After seeing profits fall into the red in the fourth quarter, mortgage bankers saw profits inch back into the black in the first quarter – this despite falling origination volume – the Mortgage Bankers Association’s (MBA) Mortgage Bankers Performance Report shows.
During the fourth quarter, mortgage lenders reporting their data to the MBA saw an average net loss of about $200 per loan – however, in the first quarter, they reported a net gain of $285.
Production costs, however, continued to rise.
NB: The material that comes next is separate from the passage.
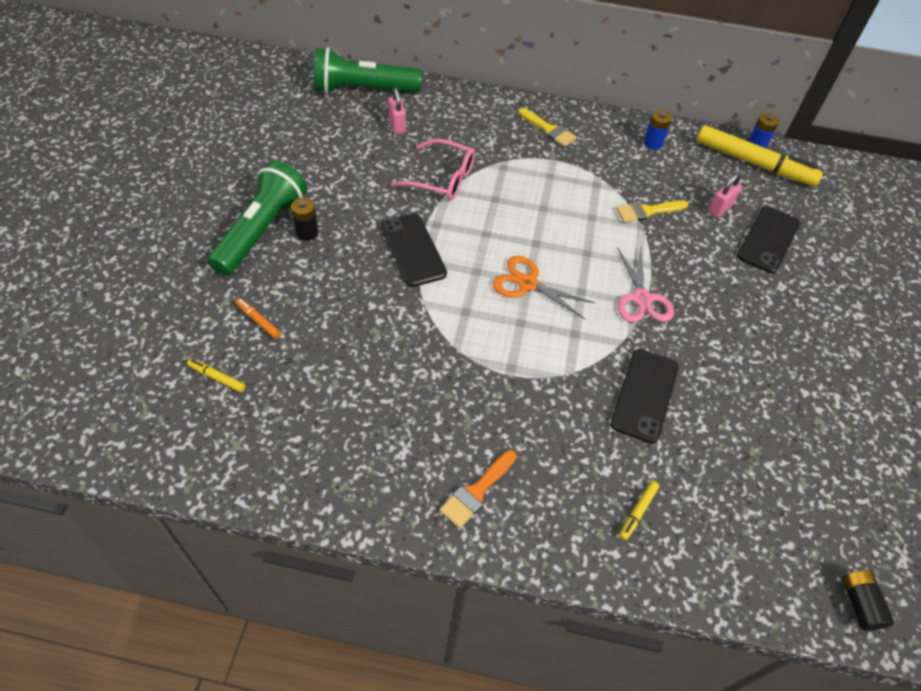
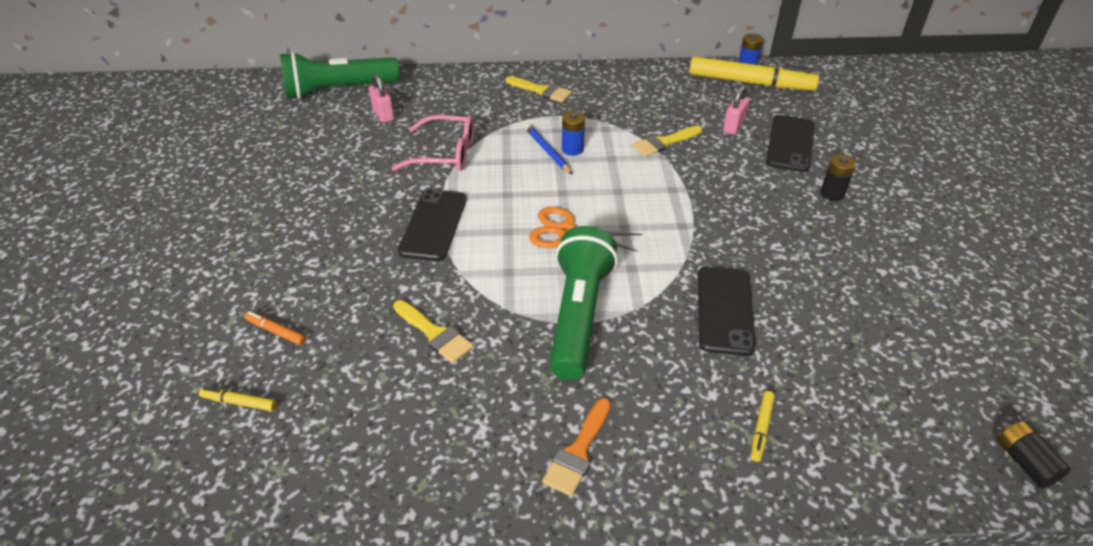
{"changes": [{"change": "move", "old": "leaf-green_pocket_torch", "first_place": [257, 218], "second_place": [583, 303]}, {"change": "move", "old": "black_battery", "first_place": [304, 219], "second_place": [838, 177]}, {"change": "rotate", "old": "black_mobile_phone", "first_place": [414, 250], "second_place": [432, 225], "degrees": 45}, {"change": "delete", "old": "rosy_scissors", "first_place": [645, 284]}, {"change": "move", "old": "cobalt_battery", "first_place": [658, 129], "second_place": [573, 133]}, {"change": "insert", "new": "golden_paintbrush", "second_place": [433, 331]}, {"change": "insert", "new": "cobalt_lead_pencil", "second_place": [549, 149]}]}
Total loan production expenses including commissions, compensation, occupancy, equipment and other production expenses and corporate allocations increased to a study high of $9,299 per loan, up from $8,611 in the fourth quarter.
Personnel expenses averaged $5,931 per loan, up from $5,636 in the fourth quarter.
Marina Walsh, vice president of industry analysis for the MBA, says the improvement in profits
is “a welcoming sign following a very difficult end of 2018, in which profitability reached its lowest level since our survey’s inception in 2008.”
“Mortgage application volume picked up strongly toward the end of the first quarter as rates dropped, increasing the pipeline of loans for the second quarter,” Walsh explains in a statement. “Given the drop in rates, lenders also enjoyed a boost in secondary marketing gains.”
The average pre-tax production profit was seven basis points (bps) in the first quarter, up from an average net production loss of 11 bps in the fourth quarter.
Total production revenue (fee income, net secondary marking income and warehouse spread) increased to 393 bps, up from 351 bps in the fourth quarter.
On a per-loan basis, production revenues increased to a study high $9,584 per loan, up from $8,411 per loan in the fourth quarter.
Net secondary marketing income increased to 308 bps in the first quarter, up from 269 bps in the fourth quarter.
On a per-loan basis, net secondary marketing income increased to $7,591 from $6,466.
Average production volume was $385 million per company in the first quarter, down from $440 million per company in the fourth quarter.
The average pull-through rate (loan closings to applications) was 69%, down from 75%.